• **WHAT NEEDS TO BE DONE**
Write out exactly what each line says, starting with the first line below and ending on the one with "nose: (417, 334)".

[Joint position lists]
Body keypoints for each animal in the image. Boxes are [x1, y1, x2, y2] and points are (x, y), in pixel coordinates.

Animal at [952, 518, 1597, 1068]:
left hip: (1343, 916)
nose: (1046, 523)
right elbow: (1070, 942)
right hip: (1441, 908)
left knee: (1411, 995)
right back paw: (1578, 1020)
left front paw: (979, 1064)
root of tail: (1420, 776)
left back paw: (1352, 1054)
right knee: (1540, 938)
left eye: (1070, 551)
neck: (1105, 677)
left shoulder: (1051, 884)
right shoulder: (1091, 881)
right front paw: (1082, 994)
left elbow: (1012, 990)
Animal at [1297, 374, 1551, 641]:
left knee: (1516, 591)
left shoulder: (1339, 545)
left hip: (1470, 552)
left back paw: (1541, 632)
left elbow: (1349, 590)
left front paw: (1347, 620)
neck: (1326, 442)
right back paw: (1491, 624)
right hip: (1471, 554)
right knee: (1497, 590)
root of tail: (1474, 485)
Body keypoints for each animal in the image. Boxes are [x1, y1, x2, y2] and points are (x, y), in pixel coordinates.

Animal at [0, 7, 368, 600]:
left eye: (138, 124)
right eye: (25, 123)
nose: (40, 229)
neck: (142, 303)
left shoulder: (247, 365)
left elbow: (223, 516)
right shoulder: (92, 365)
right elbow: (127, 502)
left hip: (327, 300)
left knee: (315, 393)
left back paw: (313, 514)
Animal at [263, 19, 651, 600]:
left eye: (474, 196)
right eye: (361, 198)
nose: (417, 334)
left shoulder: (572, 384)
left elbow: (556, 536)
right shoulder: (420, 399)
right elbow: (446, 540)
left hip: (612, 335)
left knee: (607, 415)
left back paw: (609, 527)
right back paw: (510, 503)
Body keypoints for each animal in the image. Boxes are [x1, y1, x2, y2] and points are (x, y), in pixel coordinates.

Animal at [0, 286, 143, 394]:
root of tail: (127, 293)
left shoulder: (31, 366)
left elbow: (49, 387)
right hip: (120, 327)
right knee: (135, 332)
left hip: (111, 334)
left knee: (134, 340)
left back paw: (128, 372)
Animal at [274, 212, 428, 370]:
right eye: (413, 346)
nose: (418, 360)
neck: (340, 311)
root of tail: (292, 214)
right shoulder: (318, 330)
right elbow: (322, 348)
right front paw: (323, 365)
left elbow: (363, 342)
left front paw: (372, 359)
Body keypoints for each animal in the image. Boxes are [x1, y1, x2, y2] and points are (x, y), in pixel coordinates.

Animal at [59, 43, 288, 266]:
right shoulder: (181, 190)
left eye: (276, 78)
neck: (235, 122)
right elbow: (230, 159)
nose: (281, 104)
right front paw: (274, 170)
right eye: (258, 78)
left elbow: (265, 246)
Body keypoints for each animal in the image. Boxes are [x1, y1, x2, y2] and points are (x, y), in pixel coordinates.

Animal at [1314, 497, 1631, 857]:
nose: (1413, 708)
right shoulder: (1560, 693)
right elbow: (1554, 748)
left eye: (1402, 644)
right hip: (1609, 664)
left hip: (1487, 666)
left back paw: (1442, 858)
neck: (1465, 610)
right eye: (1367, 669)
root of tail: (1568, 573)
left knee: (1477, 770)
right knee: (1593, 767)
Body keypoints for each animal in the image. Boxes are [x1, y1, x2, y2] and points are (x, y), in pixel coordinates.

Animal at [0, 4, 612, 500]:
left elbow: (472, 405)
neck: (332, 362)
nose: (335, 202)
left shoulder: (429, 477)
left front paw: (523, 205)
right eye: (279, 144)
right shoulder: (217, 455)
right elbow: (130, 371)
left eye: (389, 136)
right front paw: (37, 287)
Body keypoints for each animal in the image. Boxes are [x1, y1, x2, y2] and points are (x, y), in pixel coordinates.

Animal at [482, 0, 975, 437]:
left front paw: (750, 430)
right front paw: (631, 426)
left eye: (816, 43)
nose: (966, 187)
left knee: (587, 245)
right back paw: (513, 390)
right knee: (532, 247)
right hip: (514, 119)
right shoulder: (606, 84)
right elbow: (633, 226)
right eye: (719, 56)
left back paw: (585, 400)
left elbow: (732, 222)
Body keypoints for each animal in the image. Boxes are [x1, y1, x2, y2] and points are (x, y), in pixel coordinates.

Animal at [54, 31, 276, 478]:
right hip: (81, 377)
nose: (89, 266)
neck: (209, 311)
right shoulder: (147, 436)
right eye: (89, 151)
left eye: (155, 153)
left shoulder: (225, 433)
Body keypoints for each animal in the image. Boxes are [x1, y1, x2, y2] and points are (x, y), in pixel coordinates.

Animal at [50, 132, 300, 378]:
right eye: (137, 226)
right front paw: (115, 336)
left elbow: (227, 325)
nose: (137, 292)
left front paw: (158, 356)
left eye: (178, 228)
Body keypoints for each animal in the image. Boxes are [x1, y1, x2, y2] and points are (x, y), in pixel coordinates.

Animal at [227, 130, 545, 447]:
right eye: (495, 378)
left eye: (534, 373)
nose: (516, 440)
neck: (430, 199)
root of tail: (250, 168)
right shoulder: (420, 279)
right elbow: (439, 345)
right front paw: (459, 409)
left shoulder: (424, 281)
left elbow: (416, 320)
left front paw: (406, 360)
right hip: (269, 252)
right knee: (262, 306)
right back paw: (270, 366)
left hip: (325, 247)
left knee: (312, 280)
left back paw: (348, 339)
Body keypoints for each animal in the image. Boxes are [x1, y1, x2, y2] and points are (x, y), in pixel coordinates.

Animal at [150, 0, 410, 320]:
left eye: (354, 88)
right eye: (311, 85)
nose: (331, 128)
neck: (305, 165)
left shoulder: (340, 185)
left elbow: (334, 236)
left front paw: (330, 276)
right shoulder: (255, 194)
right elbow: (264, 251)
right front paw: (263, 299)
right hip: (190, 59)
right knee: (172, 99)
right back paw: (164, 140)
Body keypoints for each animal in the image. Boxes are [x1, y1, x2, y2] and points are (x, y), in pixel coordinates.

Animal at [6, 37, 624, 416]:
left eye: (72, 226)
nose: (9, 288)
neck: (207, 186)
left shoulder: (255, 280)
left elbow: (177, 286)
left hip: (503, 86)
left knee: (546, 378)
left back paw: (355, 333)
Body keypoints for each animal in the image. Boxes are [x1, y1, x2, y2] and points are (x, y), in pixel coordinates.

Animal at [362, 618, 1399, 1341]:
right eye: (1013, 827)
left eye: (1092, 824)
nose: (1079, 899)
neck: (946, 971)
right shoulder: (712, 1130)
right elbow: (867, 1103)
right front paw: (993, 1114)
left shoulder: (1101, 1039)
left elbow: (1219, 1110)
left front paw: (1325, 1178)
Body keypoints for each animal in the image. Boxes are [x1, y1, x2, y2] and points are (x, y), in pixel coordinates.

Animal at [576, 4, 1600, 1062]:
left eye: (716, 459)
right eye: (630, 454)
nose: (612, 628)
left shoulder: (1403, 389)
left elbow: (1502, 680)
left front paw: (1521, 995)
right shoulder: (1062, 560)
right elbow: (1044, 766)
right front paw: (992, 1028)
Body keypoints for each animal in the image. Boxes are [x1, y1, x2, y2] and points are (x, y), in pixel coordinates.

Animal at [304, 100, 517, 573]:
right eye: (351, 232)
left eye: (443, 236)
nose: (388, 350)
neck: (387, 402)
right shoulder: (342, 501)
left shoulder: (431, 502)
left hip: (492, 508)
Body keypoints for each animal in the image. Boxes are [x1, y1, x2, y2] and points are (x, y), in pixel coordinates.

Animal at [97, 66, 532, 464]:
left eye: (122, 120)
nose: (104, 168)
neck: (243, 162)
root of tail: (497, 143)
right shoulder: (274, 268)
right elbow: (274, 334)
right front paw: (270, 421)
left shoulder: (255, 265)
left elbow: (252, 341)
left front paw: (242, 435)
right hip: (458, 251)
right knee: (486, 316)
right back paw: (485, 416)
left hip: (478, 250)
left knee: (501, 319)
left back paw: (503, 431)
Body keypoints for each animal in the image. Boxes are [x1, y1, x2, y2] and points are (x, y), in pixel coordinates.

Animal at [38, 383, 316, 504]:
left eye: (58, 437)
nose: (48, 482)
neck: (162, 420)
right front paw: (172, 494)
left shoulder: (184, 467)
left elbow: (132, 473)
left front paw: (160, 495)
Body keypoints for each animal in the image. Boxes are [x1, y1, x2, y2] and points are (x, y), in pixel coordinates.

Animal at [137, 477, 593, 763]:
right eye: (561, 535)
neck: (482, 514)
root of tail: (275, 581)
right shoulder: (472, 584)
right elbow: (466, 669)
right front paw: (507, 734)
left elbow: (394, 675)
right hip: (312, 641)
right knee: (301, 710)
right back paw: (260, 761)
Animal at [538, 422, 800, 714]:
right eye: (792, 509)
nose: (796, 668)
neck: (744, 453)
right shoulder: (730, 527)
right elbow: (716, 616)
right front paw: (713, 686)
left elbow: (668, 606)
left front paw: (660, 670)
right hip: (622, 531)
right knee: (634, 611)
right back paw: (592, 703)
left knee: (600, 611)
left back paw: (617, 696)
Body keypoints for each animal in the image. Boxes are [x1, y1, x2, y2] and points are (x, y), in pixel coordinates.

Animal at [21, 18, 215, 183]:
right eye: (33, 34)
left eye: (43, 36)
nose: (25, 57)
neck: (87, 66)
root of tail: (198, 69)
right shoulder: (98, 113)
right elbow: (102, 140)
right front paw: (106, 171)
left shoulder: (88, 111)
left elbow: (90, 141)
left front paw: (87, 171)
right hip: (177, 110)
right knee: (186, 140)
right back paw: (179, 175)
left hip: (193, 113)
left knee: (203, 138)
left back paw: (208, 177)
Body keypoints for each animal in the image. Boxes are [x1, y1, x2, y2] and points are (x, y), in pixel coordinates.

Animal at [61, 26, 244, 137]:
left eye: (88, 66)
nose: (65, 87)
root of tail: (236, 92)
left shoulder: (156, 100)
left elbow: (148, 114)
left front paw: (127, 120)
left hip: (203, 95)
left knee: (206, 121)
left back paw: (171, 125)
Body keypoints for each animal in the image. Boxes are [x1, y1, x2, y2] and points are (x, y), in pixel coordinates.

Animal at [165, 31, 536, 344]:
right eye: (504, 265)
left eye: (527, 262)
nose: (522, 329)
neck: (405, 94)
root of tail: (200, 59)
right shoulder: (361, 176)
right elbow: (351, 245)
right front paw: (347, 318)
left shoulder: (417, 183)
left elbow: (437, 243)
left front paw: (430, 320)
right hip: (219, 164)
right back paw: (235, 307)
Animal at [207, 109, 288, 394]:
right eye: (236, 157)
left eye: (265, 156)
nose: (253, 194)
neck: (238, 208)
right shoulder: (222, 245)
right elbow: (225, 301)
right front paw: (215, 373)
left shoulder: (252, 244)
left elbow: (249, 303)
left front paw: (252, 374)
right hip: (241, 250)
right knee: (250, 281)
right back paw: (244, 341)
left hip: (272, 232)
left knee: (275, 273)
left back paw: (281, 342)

• **RESULT**
Body keypoints for each animal in the image. Boxes are [x1, y1, x2, y2] and points are (x, y), in pixel coordinates.

Animal at [952, 518, 1597, 1068]:
left hip: (1343, 916)
nose: (1046, 523)
right elbow: (1070, 942)
right hip: (1441, 908)
left knee: (1411, 995)
right back paw: (1578, 1020)
left front paw: (979, 1064)
root of tail: (1420, 776)
left back paw: (1352, 1054)
right knee: (1540, 938)
left eye: (1070, 551)
neck: (1105, 677)
left shoulder: (1051, 884)
right shoulder: (1091, 881)
right front paw: (1082, 994)
left elbow: (1012, 990)
Animal at [1297, 374, 1551, 641]:
left knee: (1516, 591)
left shoulder: (1339, 545)
left hip: (1470, 552)
left back paw: (1541, 632)
left elbow: (1349, 590)
left front paw: (1347, 620)
neck: (1326, 442)
right back paw: (1491, 624)
right hip: (1471, 554)
right knee: (1497, 590)
root of tail: (1474, 485)
Body keypoints for each animal in the image. Boxes are [x1, y1, x2, y2] and points are (x, y), in pixel coordinates.

Animal at [0, 7, 368, 600]:
left eye: (138, 124)
right eye: (25, 123)
nose: (40, 229)
neck: (142, 303)
left shoulder: (247, 365)
left elbow: (223, 516)
right shoulder: (92, 365)
right elbow: (127, 502)
left hip: (327, 300)
left knee: (315, 393)
left back paw: (313, 514)
Animal at [263, 19, 651, 600]:
left eye: (474, 196)
right eye: (361, 198)
nose: (417, 334)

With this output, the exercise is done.